By Richard Payne on January 28, 2009 in Opinion

If you’re like me, you’re considerably pessimistic regarding the fate of the world. You see no silver linings in the mushroom clouds of our future.

If you’re not like me, I commend you. I’d like to be your friend. I need more optimism in my life. If Barack Obama becoming the first ray of light we’ve seen in eight years doesn’t warm my proverbial soul, what will?

I’m just doomed to forlornness, I suppose.

You’ve noticed, I presume, in glancing over local and national newspapers, how easily these recent countless hopes of change have turned into empty hallelujahs.

There is a chance that you don’t consider the recent barrage of “Obama-Obama” chants via opinion and op-ed articles anything but agreeable.

And, surely, I can empathize with Bob Herbert, as you must have last week. I do wish those great figures were here. But it’s easy to go from praising to hoping to faith to wishing.

My concern is that Obama will become a kind of idol, hung low on silver chains, held tightly in our palms, spoken and whimpered of quietly in prayer.

I fear Obama will go the way of dreams. In its grandeur, we limp our limbs a little, stop worrying a little.

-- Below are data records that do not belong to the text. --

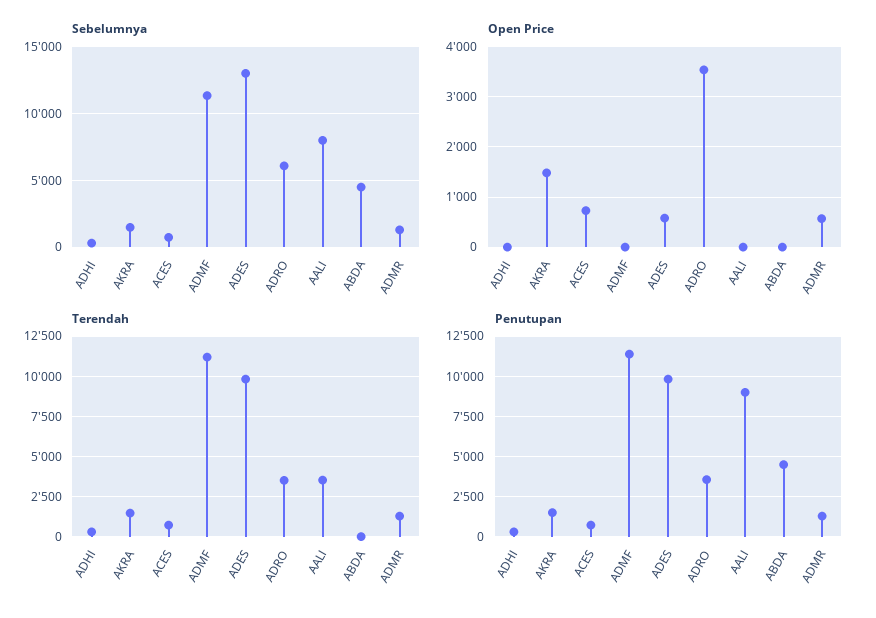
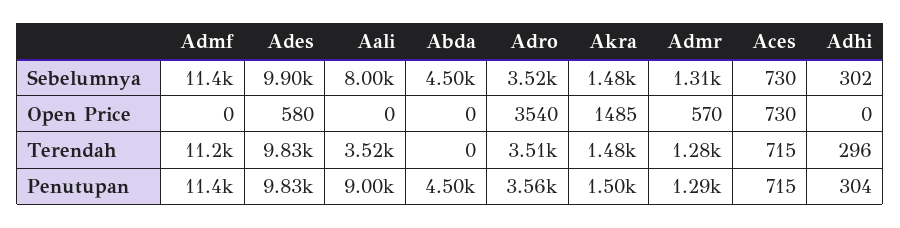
  {
    "Sebelumnya": {
      "ADHI": 302,
      "AKRA": 1480,
      "ACES": 730,
      "ADMF": 11400,
-     "ADES": 13000,
+     "ADES": 9900,
-     "ADRO": 6000,
+     "ADRO": 3520,
      "AALI": 8000,
      "ABDA": 4500,
      "ADMR": 1310
    },
    "Open Price": {
      "ADHI": 0,
      "AKRA": 1485,
      "ACES": 730,
      "ADMF": 0,
      "ADES": 580,
      "ADRO": 3540,
      "AALI": 0,
      "ABDA": 0,
      "ADMR": 570
    },
    "Terendah": {
      "ADHI": 296,
      "AKRA": 1480,
      "ACES": 715,
      "ADMF": 11200,
      "ADES": 9830,
      "ADRO": 3510,
      "AALI": 3520,
      "ABDA": 0,
      "ADMR": 1280
    },
    "Penutupan": {
      "ADHI": 304,
      "AKRA": 1500,
      "ACES": 715,
      "ADMF": 11400,
      "ADES": 9830,
      "ADRO": 3560,
      "AALI": 9000,
      "ABDA": 4500,
      "ADMR": 1290
    }
  }

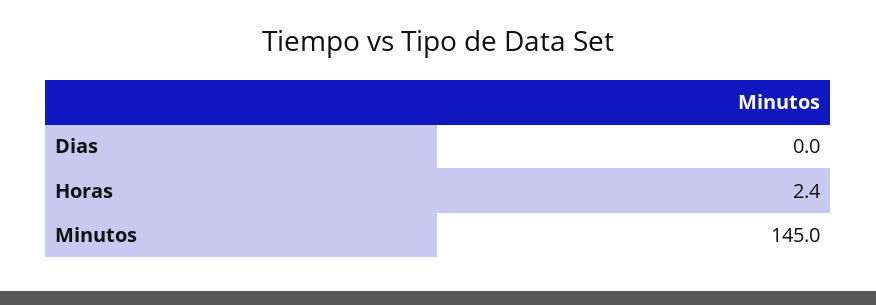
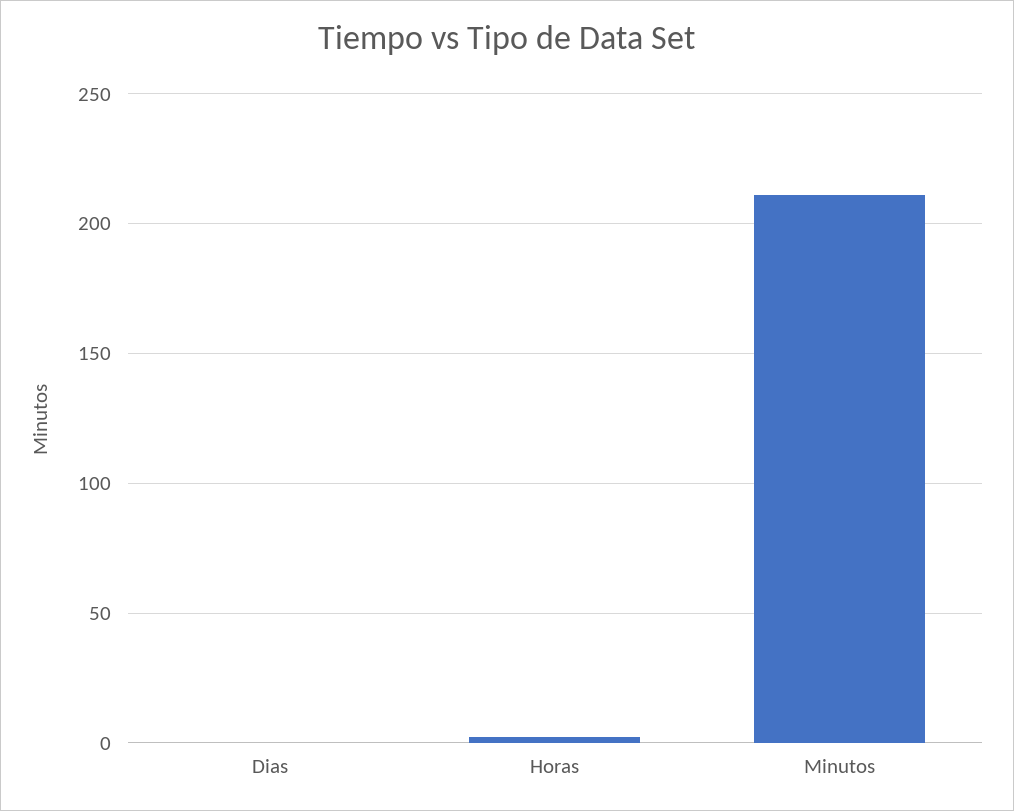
  {
    "Dias": 0,
    "Horas": 2.4,
-   "Minutos": 145
+   "Minutos": 210
  }

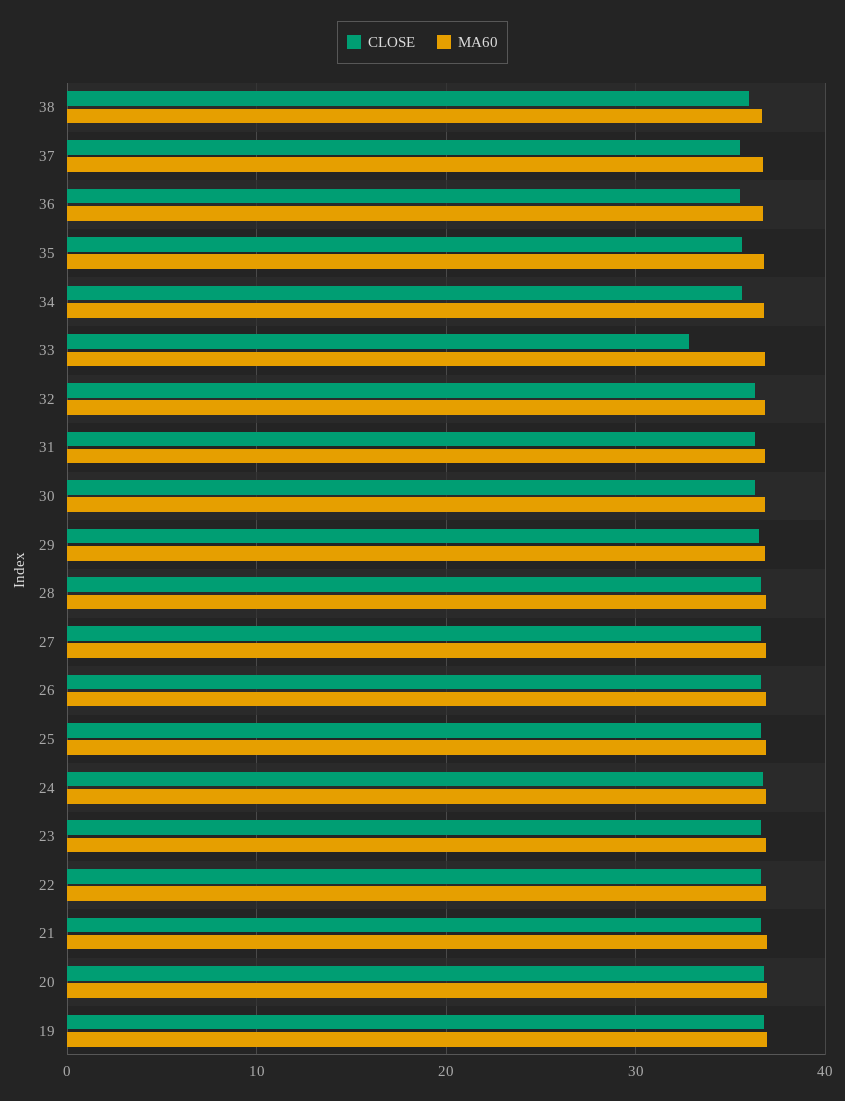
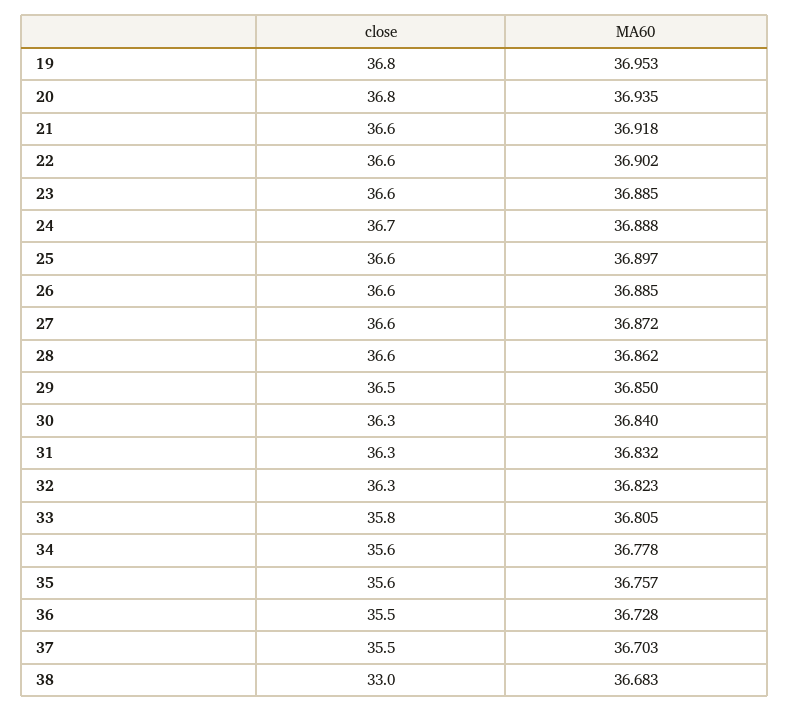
  {
    "CLOSE": {
-     "38": 36,
+     "38": 33,
      "37": 35.5,
      "36": 35.5,
      "35": 35.6,
      "34": 35.6,
-     "33": 33,
+     "33": 35.8,
      "32": 36.3,
      "31": 36.3,
      "30": 36.3,
      "29": 36.5,
      "28": 36.6,
      "27": 36.6,
      "26": 36.6,
      "25": 36.6,
      "24": 36.7,
      "23": 36.6,
      "22": 36.6,
      "21": 36.6,
      "20": 36.8,
      "19": 36.8
    },
    "MA60": {
      "38": 36.683,
      "37": 36.703,
      "36": 36.728,
      "35": 36.757,
      "34": 36.778,
      "33": 36.805,
      "32": 36.823,
      "31": 36.832,
      "30": 36.84,
      "29": 36.85,
      "28": 36.862,
      "27": 36.872,
      "26": 36.885,
      "25": 36.897,
      "24": 36.888,
      "23": 36.885,
      "22": 36.902,
      "21": 36.918,
      "20": 36.935,
      "19": 36.953
    }
  }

We have come a long way, braved the seemingly interminable rivers of time and lives, but we cannot rest now. Civil rights have not yet been secured, nor even for black Americans.

Still, today, you ask someone to bet on a black kid from Chicago raised on food-stamps by a single mother having a good chance of becoming president of the United States and they’ll laugh.

We have to admit to ourselves that Obama became president in large part because the nation saw him as the best cut-man available. He knew just the right amount of coagulant to last us the fight.

The issues are deeper than race. And so are the scars. The expression of an age’s angst varies from the one preceding.

I tend to align more with Herbert’s recent article, “More Than Charisma,” in which he stated that Obama’s methods are deeper than taut verbiage and energizing optimism. He expects a great deal out of the people.

The age-old conservatism the Bush administration personified and rectified has not subsided in the matter of the years Obama has been becoming president, nor in the days after his inauguration. The Bush administration got us good, and most of us turned the other cheek.

Though I wish Martin Luther King, Jr. were here, I wish more that he were not turning in his grave.I can almost hear him chanting now: “and what about our gay sisters and brothers? Our homeless and uneducated? Our disenfranchised women? Our foreign nations? Where the ties that bind?”